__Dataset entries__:

○ ○ ○ ○ ○

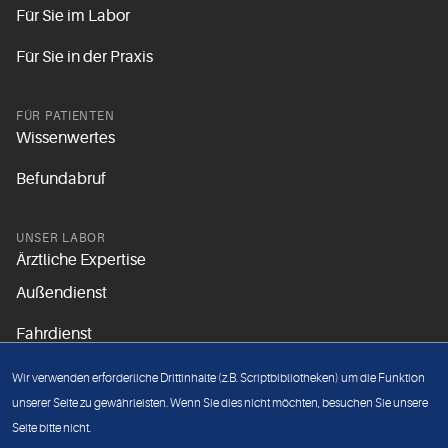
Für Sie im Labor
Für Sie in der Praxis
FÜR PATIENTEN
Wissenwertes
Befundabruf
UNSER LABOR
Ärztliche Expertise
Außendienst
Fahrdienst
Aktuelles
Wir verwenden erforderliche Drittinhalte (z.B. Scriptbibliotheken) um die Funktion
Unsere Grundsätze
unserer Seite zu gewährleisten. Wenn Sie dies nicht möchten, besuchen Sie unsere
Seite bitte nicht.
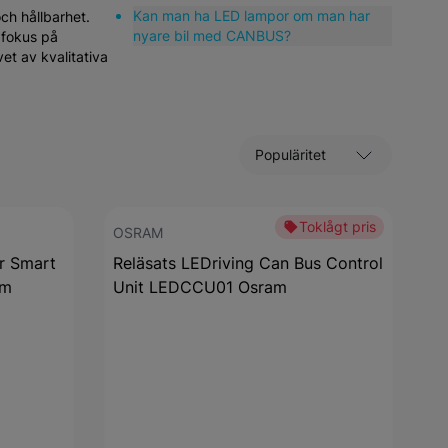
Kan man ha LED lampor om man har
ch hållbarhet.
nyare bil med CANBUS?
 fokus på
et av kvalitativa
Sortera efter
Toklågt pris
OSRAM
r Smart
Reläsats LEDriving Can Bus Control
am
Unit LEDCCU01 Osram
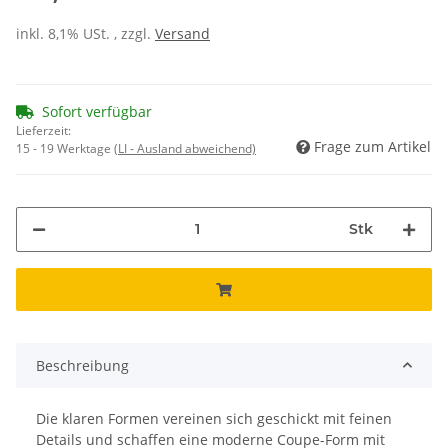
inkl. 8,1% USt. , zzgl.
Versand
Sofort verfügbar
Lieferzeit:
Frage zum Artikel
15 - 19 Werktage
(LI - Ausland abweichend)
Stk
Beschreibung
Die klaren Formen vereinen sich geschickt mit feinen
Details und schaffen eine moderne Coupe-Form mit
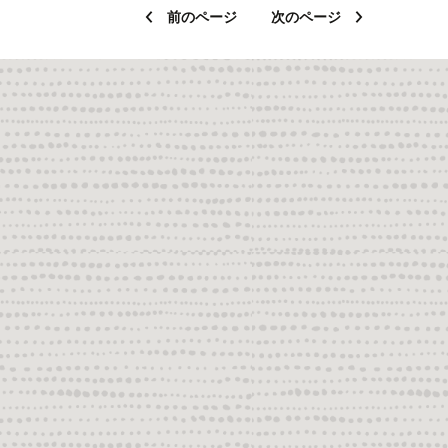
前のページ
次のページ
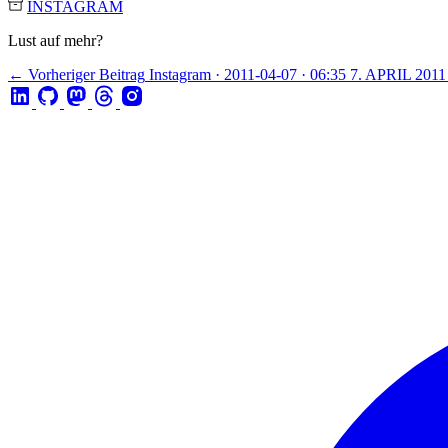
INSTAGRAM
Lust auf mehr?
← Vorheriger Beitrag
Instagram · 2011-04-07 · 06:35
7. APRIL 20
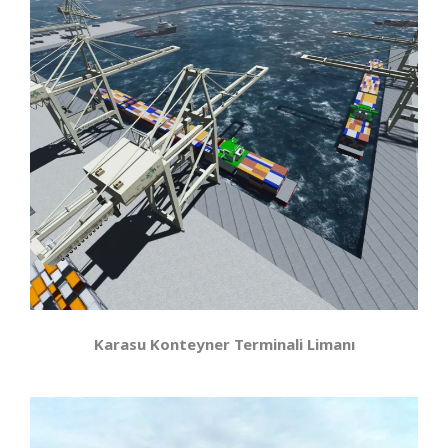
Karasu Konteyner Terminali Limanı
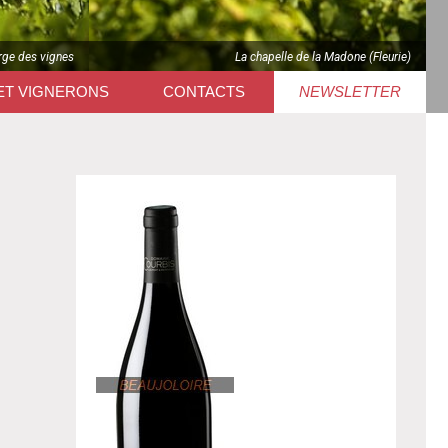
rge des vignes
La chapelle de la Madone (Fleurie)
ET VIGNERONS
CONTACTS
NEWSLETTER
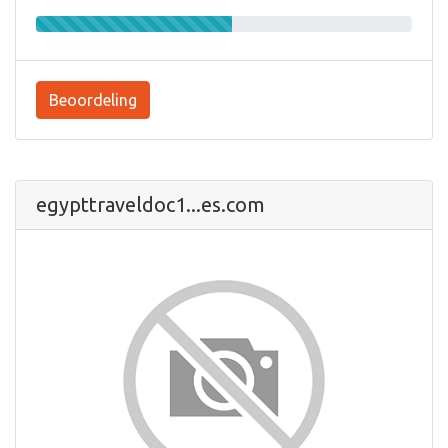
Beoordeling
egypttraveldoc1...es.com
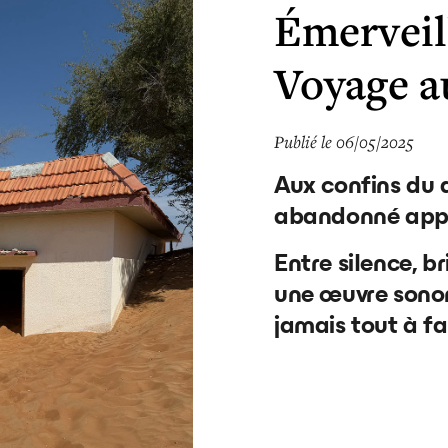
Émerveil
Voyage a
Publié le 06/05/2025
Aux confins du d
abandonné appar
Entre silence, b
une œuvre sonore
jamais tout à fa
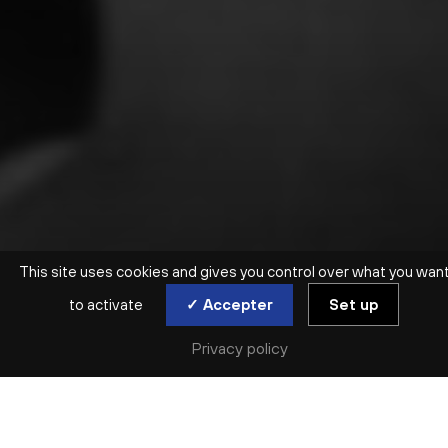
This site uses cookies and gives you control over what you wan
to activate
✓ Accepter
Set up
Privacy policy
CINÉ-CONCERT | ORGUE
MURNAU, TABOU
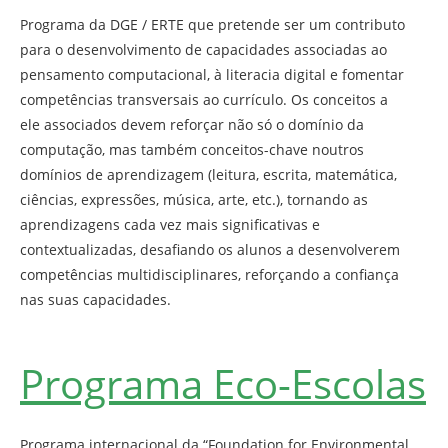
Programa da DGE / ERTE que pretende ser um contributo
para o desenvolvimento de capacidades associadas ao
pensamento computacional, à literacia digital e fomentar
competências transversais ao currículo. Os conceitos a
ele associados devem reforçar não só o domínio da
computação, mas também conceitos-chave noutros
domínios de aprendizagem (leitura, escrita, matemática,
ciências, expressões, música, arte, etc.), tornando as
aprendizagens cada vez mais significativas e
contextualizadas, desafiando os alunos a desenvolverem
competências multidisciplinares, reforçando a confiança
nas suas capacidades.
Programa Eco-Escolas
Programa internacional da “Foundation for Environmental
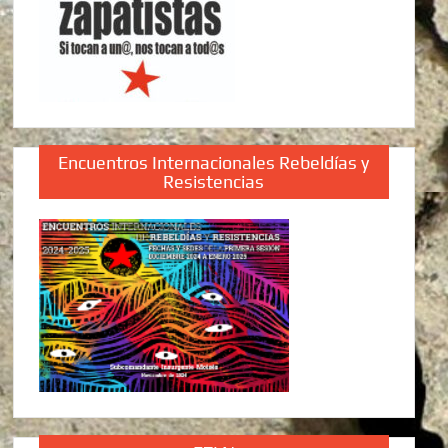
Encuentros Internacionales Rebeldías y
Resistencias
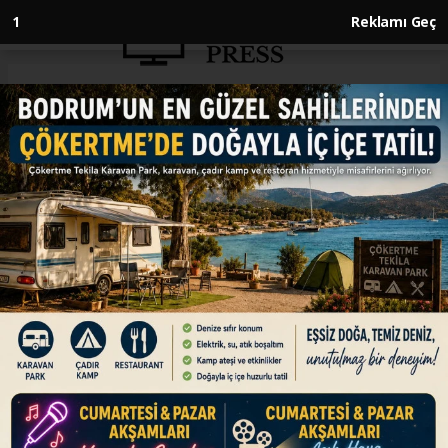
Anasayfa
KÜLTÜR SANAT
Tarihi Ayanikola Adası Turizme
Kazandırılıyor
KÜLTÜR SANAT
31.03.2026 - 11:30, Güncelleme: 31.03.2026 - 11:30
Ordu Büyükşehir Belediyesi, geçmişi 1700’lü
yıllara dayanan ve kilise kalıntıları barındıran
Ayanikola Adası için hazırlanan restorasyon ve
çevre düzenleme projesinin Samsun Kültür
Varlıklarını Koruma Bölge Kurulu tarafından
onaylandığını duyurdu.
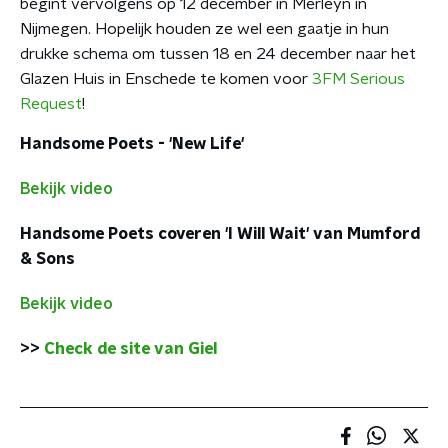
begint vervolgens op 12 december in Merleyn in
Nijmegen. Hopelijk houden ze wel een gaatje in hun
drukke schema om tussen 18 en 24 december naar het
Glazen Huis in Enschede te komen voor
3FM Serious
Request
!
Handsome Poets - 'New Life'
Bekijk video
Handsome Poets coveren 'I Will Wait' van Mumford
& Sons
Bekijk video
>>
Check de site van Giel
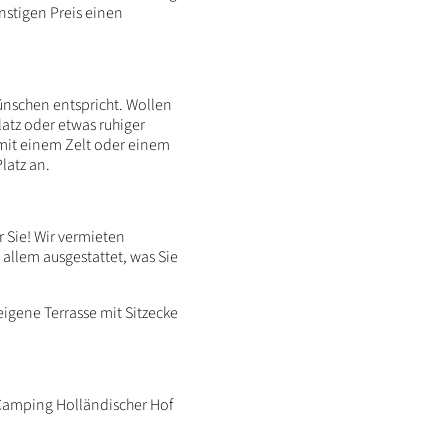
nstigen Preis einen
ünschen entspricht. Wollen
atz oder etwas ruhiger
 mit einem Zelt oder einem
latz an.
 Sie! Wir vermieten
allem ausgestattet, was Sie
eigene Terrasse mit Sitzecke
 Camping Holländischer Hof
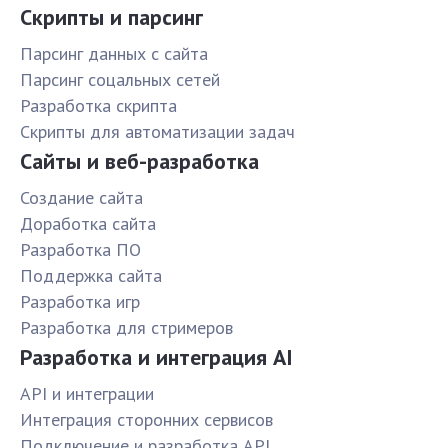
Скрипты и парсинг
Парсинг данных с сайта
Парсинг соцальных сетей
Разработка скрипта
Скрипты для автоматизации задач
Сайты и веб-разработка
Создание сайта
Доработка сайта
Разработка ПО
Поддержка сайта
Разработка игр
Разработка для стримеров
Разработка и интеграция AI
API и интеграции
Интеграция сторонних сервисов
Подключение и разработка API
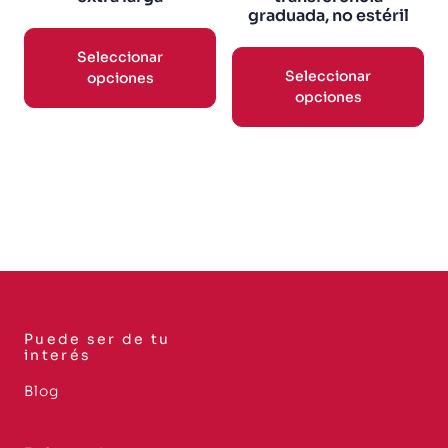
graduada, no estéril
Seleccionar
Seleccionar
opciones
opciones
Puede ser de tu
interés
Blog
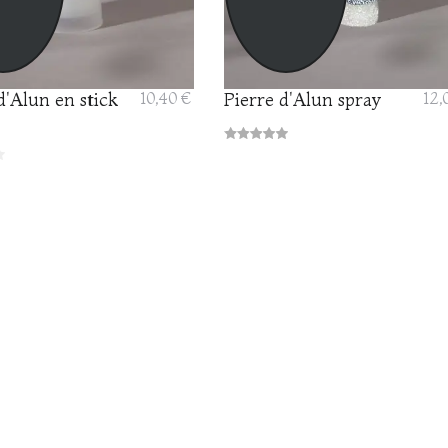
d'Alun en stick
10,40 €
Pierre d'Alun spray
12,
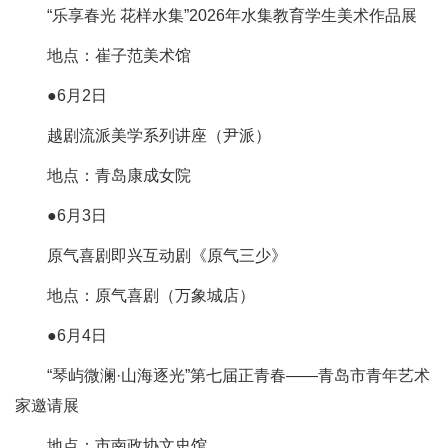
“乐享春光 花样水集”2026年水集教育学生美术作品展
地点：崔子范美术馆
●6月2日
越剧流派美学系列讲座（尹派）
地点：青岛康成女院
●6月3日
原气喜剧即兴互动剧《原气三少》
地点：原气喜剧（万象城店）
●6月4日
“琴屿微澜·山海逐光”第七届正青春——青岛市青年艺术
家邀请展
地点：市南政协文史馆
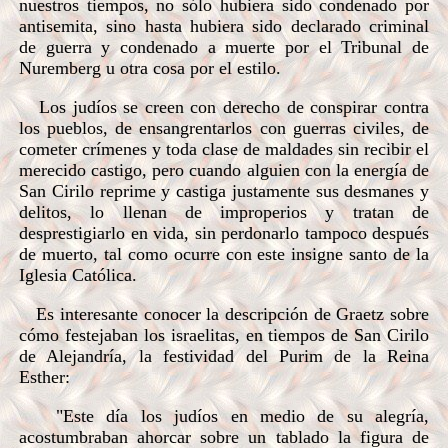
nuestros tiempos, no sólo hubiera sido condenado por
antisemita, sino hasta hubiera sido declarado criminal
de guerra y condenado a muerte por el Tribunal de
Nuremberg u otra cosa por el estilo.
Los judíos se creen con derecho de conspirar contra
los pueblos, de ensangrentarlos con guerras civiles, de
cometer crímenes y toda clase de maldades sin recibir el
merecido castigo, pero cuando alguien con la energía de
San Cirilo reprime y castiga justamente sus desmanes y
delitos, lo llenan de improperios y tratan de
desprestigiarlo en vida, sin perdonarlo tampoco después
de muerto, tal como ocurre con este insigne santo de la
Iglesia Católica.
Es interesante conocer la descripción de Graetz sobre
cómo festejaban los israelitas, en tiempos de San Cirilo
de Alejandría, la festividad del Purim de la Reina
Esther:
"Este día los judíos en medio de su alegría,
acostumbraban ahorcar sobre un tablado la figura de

○ ○ ○ ○ ○

__What you are asked to do__: Convert the lines above, starting at the line containing "Encuentros Internacionales Rebeldías y" and ending at the line containing "Подключение и разработка API", into a Markdown table with the columns "Row" and "Line text", skipping blank lines. Leave the pictures out of the table.

__Exercise response__:
| Row | Line text |
|---|---|
| 1 | Encuentros Internacionales Rebeldías y |
| 2 | Resistencias |
| 3 | Anasayfa |
| 4 | KÜLTÜR SANAT |
| 5 | Tarihi Ayanikola Adası Turizme |
| 6 | Kazandırılıyor |
| 7 | KÜLTÜR SANAT |
| 8 | 31.03.2026 - 11:30, Güncelleme: 31.03.2026 - 11:30 |
| 9 | Ordu Büyükşehir Belediyesi, geçmişi 1700’lü |
| 10 | yıllara dayanan ve kilise kalıntıları barındıran |
| 11 | Ayanikola Adası için hazırlanan restorasyon ve |
| 12 | çevre düzenleme projesinin Samsun Kültür |
| 13 | Varlıklarını Koruma Bölge Kurulu tarafından |
| 14 | onaylandığını duyurdu. |
| 15 | begint vervolgens op 12 december in Merleyn in |
| 16 | Nijmegen. Hopelijk houden ze wel een gaatje in hun |
| 17 | drukke schema om tussen 18 en 24 december naar het |
| 18 | Glazen Huis in Enschede te komen voor |
| 19 | 3FM Serious |
| 20 | Request |
| 21 | ! |
| 22 | Handsome Poets - 'New Life' |
| 23 | Bekijk video |
| 24 | Handsome Poets coveren 'I Will Wait' van Mumford |
| 25 | & Sons |
| 26 | Bekijk video |
| 27 | >> |
| 28 | Check de site van Giel |
| 29 | nstigen Preis einen |
| 30 | ünschen entspricht. Wollen |
| 31 | atz oder etwas ruhiger |
| 32 |  mit einem Zelt oder einem |
| 33 | latz an. |
| 34 |  Sie! Wir vermieten |
| 35 | allem ausgestattet, was Sie |
| 36 | eigene Terrasse mit Sitzecke |
| 37 |  Camping Holländischer Hof |
| 38 | Скрипты и парсинг |
| 39 | Парсинг данных с сайта |
| 40 | Парсинг соцальных сетей |
| 41 | Разработка скрипта |
| 42 | Скрипты для автоматизации задач |
| 43 | Сайты и веб-разработка |
| 44 | Создание сайта |
| 45 | Доработка сайта |
| 46 | Разработка ПО |
| 47 | Поддержка сайта |
| 48 | Разработка игр |
| 49 | Разработка для стримеров |
| 50 | Разработка и интеграция AI |
| 51 | API и интеграции |
| 52 | Интеграция сторонних сервисов |
| 53 | Подключение и разработка API |